Job item: Line by line, output everything from the one that contains "3. How do inline" through the end of the material below, exactly as written and with no pictures.
***** Material for this task *****
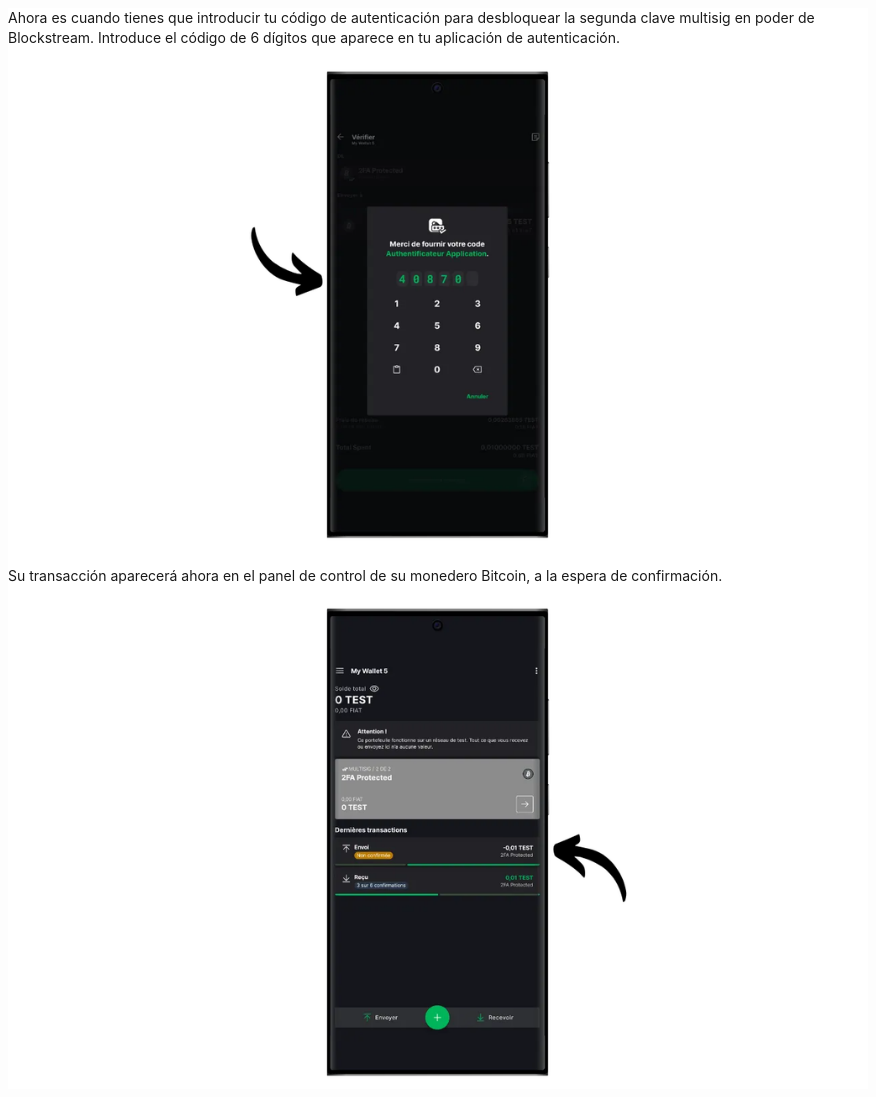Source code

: Ahora es cuando tienes que introducir tu código de autenticación para desbloquear la segunda clave multisig en poder de Blockstream. Introduce el código de 6 dígitos que aparece en tu aplicación de autenticación.

![GREEN 2FA MULTISIG](assets/fr/48.webp)

Su transacción aparecerá ahora en el panel de control de su monedero Bitcoin, a la espera de confirmación.

![GREEN 2FA MULTISIG](assets/fr/49.webp)
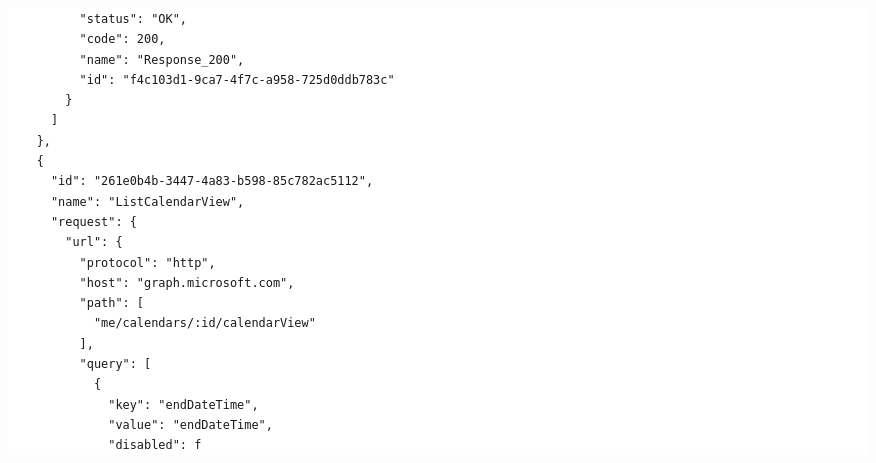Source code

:               "status": "OK",
              "code": 200,
              "name": "Response_200",
              "id": "f4c103d1-9ca7-4f7c-a958-725d0ddb783c"
            }
          ]
        },
        {
          "id": "261e0b4b-3447-4a83-b598-85c782ac5112",
          "name": "ListCalendarView",
          "request": {
            "url": {
              "protocol": "http",
              "host": "graph.microsoft.com",
              "path": [
                "me/calendars/:id/calendarView"
              ],
              "query": [
                {
                  "key": "endDateTime",
                  "value": "endDateTime",
                  "disabled": f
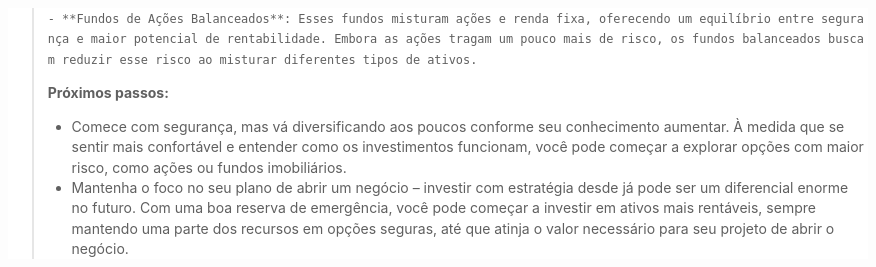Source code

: >     - **Fundos de Ações Balanceados**: Esses fundos misturam ações e renda fixa, oferecendo um equilíbrio entre segurança e maior potencial de rentabilidade. Embora as ações tragam um pouco mais de risco, os fundos balanceados buscam reduzir esse risco ao misturar diferentes tipos de ativos.
> 
> **Próximos passos:**
> 
> - Comece com segurança, mas vá diversificando aos poucos conforme seu conhecimento aumentar. À medida que se sentir mais confortável e entender como os investimentos funcionam, você pode começar a explorar opções com maior risco, como ações ou fundos imobiliários.
> - Mantenha o foco no seu plano de abrir um negócio – investir com estratégia desde já pode ser um diferencial enorme no futuro. Com uma boa reserva de emergência, você pode começar a investir em ativos mais rentáveis, sempre mantendo uma parte dos recursos em opções seguras, até que atinja o valor necessário para seu projeto de abrir o negócio.
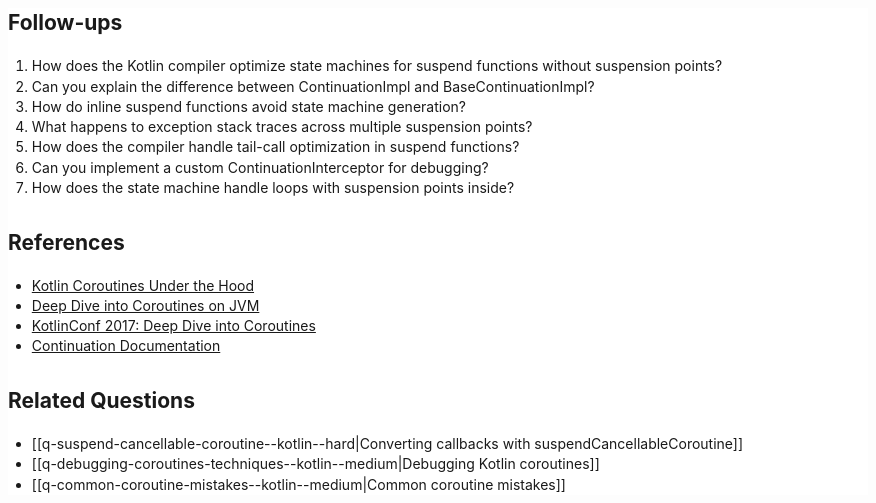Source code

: 
## Follow-ups

1. How does the Kotlin compiler optimize state machines for suspend functions without suspension points?
2. Can you explain the difference between ContinuationImpl and BaseContinuationImpl?
3. How do inline suspend functions avoid state machine generation?
4. What happens to exception stack traces across multiple suspension points?
5. How does the compiler handle tail-call optimization in suspend functions?
6. Can you implement a custom ContinuationInterceptor for debugging?
7. How does the state machine handle loops with suspension points inside?

## References

- [Kotlin Coroutines Under the Hood](https://www.youtube.com/watch?v=YrrUCSi72E8)
- [Deep Dive into Coroutines on JVM](https://blog.jetbrains.com/kotlin/2021/04/coroutines-under-the-hood/)
- [KotlinConf 2017: Deep Dive into Coroutines](https://www.youtube.com/watch?v=_hfBv0a09Jc)
- [Continuation Documentation](https://kotlinlang.org/api/latest/jvm/stdlib/kotlin.coroutines/-continuation/)

## Related Questions

- [[q-suspend-cancellable-coroutine--kotlin--hard|Converting callbacks with suspendCancellableCoroutine]]
- [[q-debugging-coroutines-techniques--kotlin--medium|Debugging Kotlin coroutines]]
- [[q-common-coroutine-mistakes--kotlin--medium|Common coroutine mistakes]]
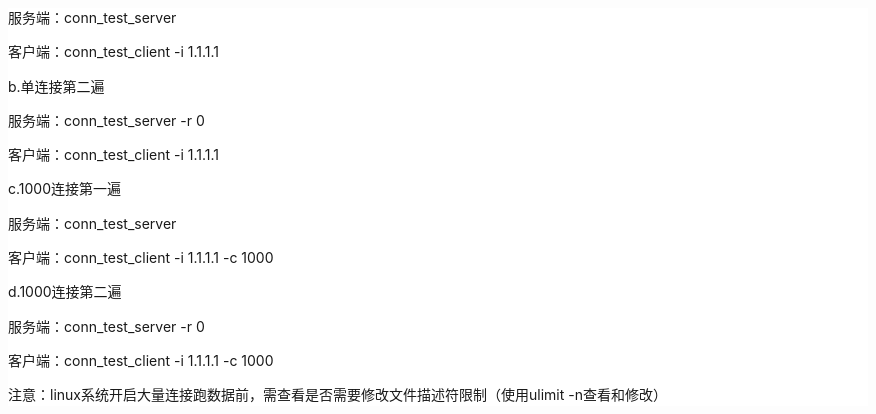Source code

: 服务端：conn\_test\_server

客户端：conn\_test\_client -i 1.1.1.1

b.单连接第二遍

服务端：conn\_test\_server -r 0

客户端：conn\_test\_client -i 1.1.1.1

c.1000连接第一遍

服务端：conn\_test\_server

客户端：conn\_test\_client -i 1.1.1.1 -c 1000

d.1000连接第二遍

服务端：conn\_test\_server -r 0

客户端：conn\_test\_client -i 1.1.1.1 -c 1000

注意：linux系统开启大量连接跑数据前，需查看是否需要修改文件描述符限制（使用ulimit -n查看和修改）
*****
Written response:
3. How do inline suspend functions avoid state machine generation?
4. What happens to exception stack traces across multiple suspension points?
5. How does the compiler handle tail-call optimization in suspend functions?
6. Can you implement a custom ContinuationInterceptor for debugging?
7. How does the state machine handle loops with suspension points inside?

## References

- [Kotlin Coroutines Under the Hood](https://www.youtube.com/watch?v=YrrUCSi72E8)
- [Deep Dive into Coroutines on JVM](https://blog.jetbrains.com/kotlin/2021/04/coroutines-under-the-hood/)
- [KotlinConf 2017: Deep Dive into Coroutines](https://www.youtube.com/watch?v=_hfBv0a09Jc)
- [Continuation Documentation](https://kotlinlang.org/api/latest/jvm/stdlib/kotlin.coroutines/-continuation/)

## Related Questions

- [[q-suspend-cancellable-coroutine--kotlin--hard|Converting callbacks with suspendCancellableCoroutine]]
- [[q-debugging-coroutines-techniques--kotlin--medium|Debugging Kotlin coroutines]]
- [[q-common-coroutine-mistakes--kotlin--medium|Common coroutine mistakes]]
Source code

: 服务端：conn\_test\_server

客户端：conn\_test\_client -i 1.1.1.1

b.单连接第二遍

服务端：conn\_test\_server -r 0

客户端：conn\_test\_client -i 1.1.1.1

c.1000连接第一遍

服务端：conn\_test\_server

客户端：conn\_test\_client -i 1.1.1.1 -c 1000

d.1000连接第二遍

服务端：conn\_test\_server -r 0

客户端：conn\_test\_client -i 1.1.1.1 -c 1000

注意：linux系统开启大量连接跑数据前，需查看是否需要修改文件描述符限制（使用ulimit -n查看和修改）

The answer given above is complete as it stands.